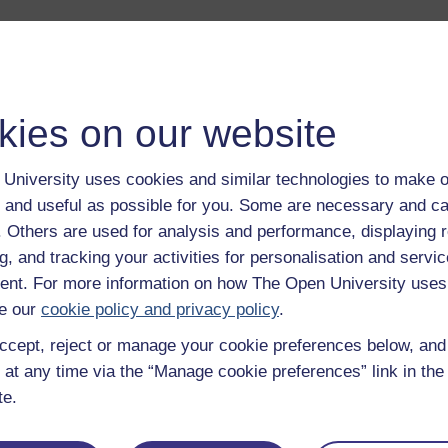
duction to this album.
Play now
 life of Veronica Sinclair and her husband. They talk about how
kies on our website
ssited living grant has changed their lives.
Play now
anna Bornat of the K101 course team gives an overview of The
University uses cookies and similar technologies to make o
 and useful as possible for you. Some are necessary and ca
cess of assessing, awarding and allocating funds for necessar
f. Others are used for analysis and performance, displaying 
g, and tracking your activities for personalisation and servic
 personal experience of residential care and sheltered accommo
nt. For more information on how The Open University uses
e our
cookie policy and privacy policy
.
llections of coming to terms with incurable illness - first haemop
ccept, reject or manage your cookie preferences below, an
Play now
 at any time via the “Manage cookie preferences” link in the 
 of sharing information and experiences with fellow sufferers, a
te.
oanna Bornat of the K101 course team explains why the case st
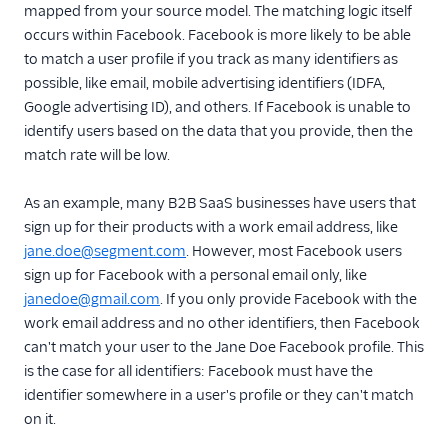
mapped from your source model. The matching logic itself
occurs within Facebook. Facebook is more likely to be able
to match a user profile if you track as many identifiers as
possible, like email, mobile advertising identifiers (IDFA,
Google advertising ID), and others. If Facebook is unable to
identify users based on the data that you provide, then the
match rate will be low.
As an example, many B2B SaaS businesses have users that
sign up for their products with a work email address, like
jane.doe@segment.com
. However, most Facebook users
sign up for Facebook with a personal email only, like
janedoe@gmail.com
. If you only provide Facebook with the
work email address and no other identifiers, then Facebook
can't match your user to the Jane Doe Facebook profile. This
is the case for all identifiers: Facebook must have the
identifier somewhere in a user's profile or they can't match
on it.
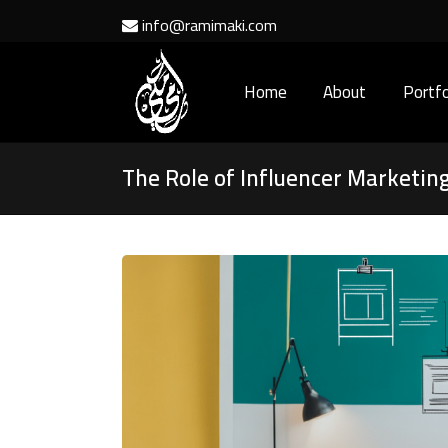
info@ramimaki.com
Home
About
Portfo
The Role of Influencer Marketing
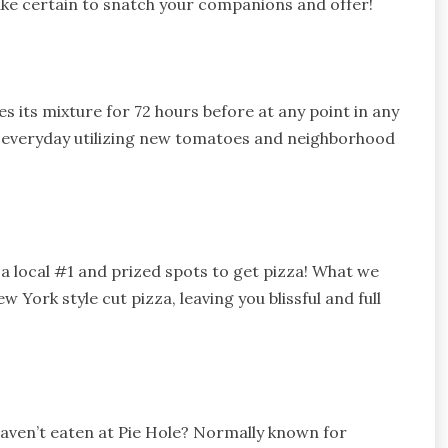
ake certain to snatch your companions and offer!
s its mixture for 72 hours before at any point in any
ce everyday utilizing new tomatoes and neighborhood
s a local #1 and prized spots to get pizza! What we
 York style cut pizza, leaving you blissful and full
 haven’t eaten at Pie Hole? Normally known for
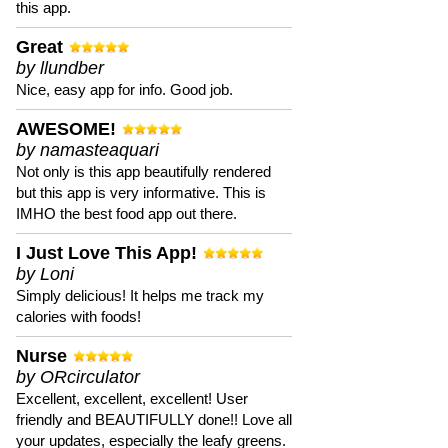
this app.
Great
by llundber
Nice, easy app for info. Good job.
AWESOME!
by namasteaquari
Not only is this app beautifully rendered
but this app is very informative. This is
IMHO the best food app out there.
I Just Love This App!
by Loni
Simply delicious! It helps me track my
calories with foods!
Nurse
by ORcirculator
Excellent, excellent, excellent! User
friendly and BEAUTIFULLY done!! Love all
your updates, especially the leafy greens.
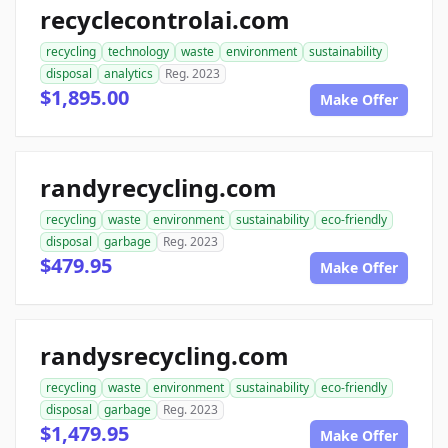
recyclecontrolai.com
recycling
technology
waste
environment
sustainability
disposal
analytics
Reg. 2023
$1,895.00
Make Offer
randyrecycling.com
recycling
waste
environment
sustainability
eco-friendly
disposal
garbage
Reg. 2023
$479.95
Make Offer
randysrecycling.com
recycling
waste
environment
sustainability
eco-friendly
disposal
garbage
Reg. 2023
$1,479.95
Make Offer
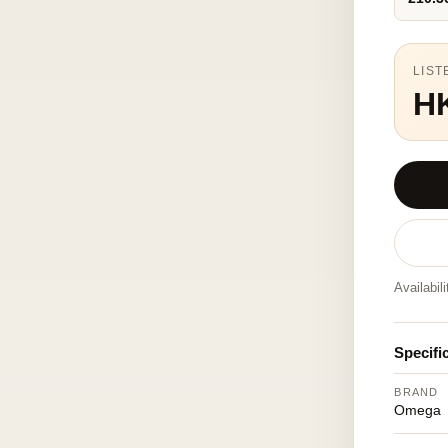
LIST
H
Availabil
Specifi
BRAND
Omega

::::::::

→ Brief
Format the text lines from all the rows above as a JSON list of strings, one string per line, with blank lines and the pictures left out.

→ Solution
[
  "duction to this album.",
  "Play now",
  " life of Veronica Sinclair and her husband. They talk about how",
  "kies on our website",
  "ssited living grant has changed their lives.",
  "Play now",
  "anna Bornat of the K101 course team gives an overview of The",
  "University uses cookies and similar technologies to make o",
  " and useful as possible for you. Some are necessary and ca",
  "cess of assessing, awarding and allocating funds for necessar",
  "f. Others are used for analysis and performance, displaying ",
  "g, and tracking your activities for personalisation and servic",
  " personal experience of residential care and sheltered accommo",
  "nt. For more information on how The Open University uses",
  "e our",
  "cookie policy and privacy policy",
  ".",
  "llections of coming to terms with incurable illness - first haemop",
  "ccept, reject or manage your cookie preferences below, an",
  "Play now",
  " at any time via the “Manage cookie preferences” link in the ",
  " of sharing information and experiences with fellow sufferers, a",
  "te.",
  "oanna Bornat of the K101 course team explains why the case st",
  "mapped from your source model. The matching logic itself",
  "occurs within Facebook. Facebook is more likely to be able",
  "to match a user profile if you track as many identifiers as",
  "possible, like email, mobile advertising identifiers (IDFA,",
  "Google advertising ID), and others. If Facebook is unable to",
  "identify users based on the data that you provide, then the",
  "match rate will be low.",
  "As an example, many B2B SaaS businesses have users that",
  "sign up for their products with a work email address, like",
  "jane.doe@segment.com",
  ". However, most Facebook users",
  "sign up for Facebook with a personal email only, like",
  "janedoe@gmail.com",
  ". If you only provide Facebook with the",
  "work email address and no other identifiers, then Facebook",
  "can't match your user to the Jane Doe Facebook profile. This",
  "is the case for all identifiers: Facebook must have the",
  "identifier somewhere in a user's profile or they can't match",
  "on it.",
  "info@ramimaki.com",
  "Home",
  "About",
  "Portfo",
  "The Role of Influencer Marketing",
  "ake certain to snatch your companions and offer!",
  "s its mixture for 72 hours before at any point in any",
  "ce everyday utilizing new tomatoes and neighborhood",
  "s a local #1 and prized spots to get pizza! What we",
  " York style cut pizza, leaving you blissful and full",
  " haven’t eaten at Pie Hole? Normally known for",
  "this app.",
  "Great",
  "by llundber",
  "Nice, easy app for info. Good job.",
  "AWESOME!",
  "by namasteaquari",
  "Not only is this app beautifully rendered",
  "but this app is very informative. This is",
  "IMHO the best food app out there.",
  "I Just Love This App!",
  "by Loni",
  "Simply delicious! It helps me track my",
  "calories with foods!",
  "Nurse",
  "by ORcirculator",
  "Excellent, excellent, excellent! User",
  "friendly and BEAUTIFULLY done!! Love all",
  "your updates, especially the leafy greens.",
  "recyclecontrolai.com",
  "recycling",
  "technology",
  "waste",
  "environment",
  "sustainability",
  "disposal",
  "analytics",
  "Reg. 2023",
  "$1,895.00",
  "Make Offer",
  "randyrecycling.com",
  "recycling",
  "waste",
  "environment",
  "sustainability",
  "eco-friendly",
  "disposal",
  "garbage",
  "Reg. 2023",
  "$479.95",
  "Make Offer",
  "randysrecycling.com",
  "recycling",
  "waste",
  "environment",
  "sustainability",
  "eco-friendly",
  "disposal",
  "garbage",
  "Reg. 2023",
  "$1,479.95",
  "Make Offer",
  "LIST",
  "H",
  "Availabil",
  "Specifi",
  "BRAND",
  "Omega"
]